• _WHAT YOU ARE ASKED TO DO_
Answer these questions from the page on Courtney Duncan:
(a) Which high school did Duncan graduate from, and in what year?
(b) On what date did he make his MLB debut?
(c) What was his earned run average in MLB?

• _PASSAGE TO READ_
---

- Pitcher
- Born: October 9, 1974 (age 51) Mobile, Alabama, U.S.
- Batted: LeftThrew: Right

MLB debut
- April 2, 2001, for the Chicago Cubs

Last MLB appearance
- June 1, 2002, for the Chicago Cubs

MLB statistics
- Win–loss record: 3–3
- Earned run average: 4.80
- Strikeouts: 50
- Stats at Baseball Reference

Teams
- Chicago Cubs (2001–2002);

= Courtney Duncan =

American baseball player (born 1974)

Courtney Duncan (born October 9, 1974), is an American former professional baseball player. He played in Major League Baseball as a pitcher for the Chicago Cubs from –.

==Amateur career==
Duncan graduated from Daphne High School in Alabama in 1993. After initially committing to play college baseball at a junior college in Alabama, Duncan was recruited to Grambling State University by fellow Alabamian and Grambling State Tigers baseball coach Sap Randall. Duncan was at first unimpressed by the school's baseball facilities but switched his commitment after being offered an academic scholarship. In 1995, as a sophomore, he was named to the All-Southwestern Athletic Conference Baseball First Team.

---

• _STUDY MATERIAL_
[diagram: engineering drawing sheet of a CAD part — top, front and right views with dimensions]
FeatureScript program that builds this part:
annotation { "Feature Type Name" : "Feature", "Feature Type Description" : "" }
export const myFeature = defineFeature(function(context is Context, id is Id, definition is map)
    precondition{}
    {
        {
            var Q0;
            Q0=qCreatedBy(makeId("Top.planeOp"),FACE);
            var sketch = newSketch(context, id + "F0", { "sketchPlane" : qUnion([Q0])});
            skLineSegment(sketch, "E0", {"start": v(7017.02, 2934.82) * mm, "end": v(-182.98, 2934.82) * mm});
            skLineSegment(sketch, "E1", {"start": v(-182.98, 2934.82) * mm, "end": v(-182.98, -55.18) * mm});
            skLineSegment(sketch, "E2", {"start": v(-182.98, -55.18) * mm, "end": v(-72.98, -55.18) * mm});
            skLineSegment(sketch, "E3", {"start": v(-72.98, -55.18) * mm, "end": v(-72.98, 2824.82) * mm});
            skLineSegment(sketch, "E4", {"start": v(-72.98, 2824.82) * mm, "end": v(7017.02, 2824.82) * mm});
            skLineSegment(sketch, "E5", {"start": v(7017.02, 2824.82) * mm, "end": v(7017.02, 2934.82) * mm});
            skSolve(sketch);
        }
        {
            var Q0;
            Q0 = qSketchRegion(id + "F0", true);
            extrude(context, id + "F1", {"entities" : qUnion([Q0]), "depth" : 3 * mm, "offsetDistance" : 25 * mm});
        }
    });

---

• _SOLVED PROBLEM_
(a) Daphne High School in Alabama, in 1993
(b) April 2, 2001
(c) 4.80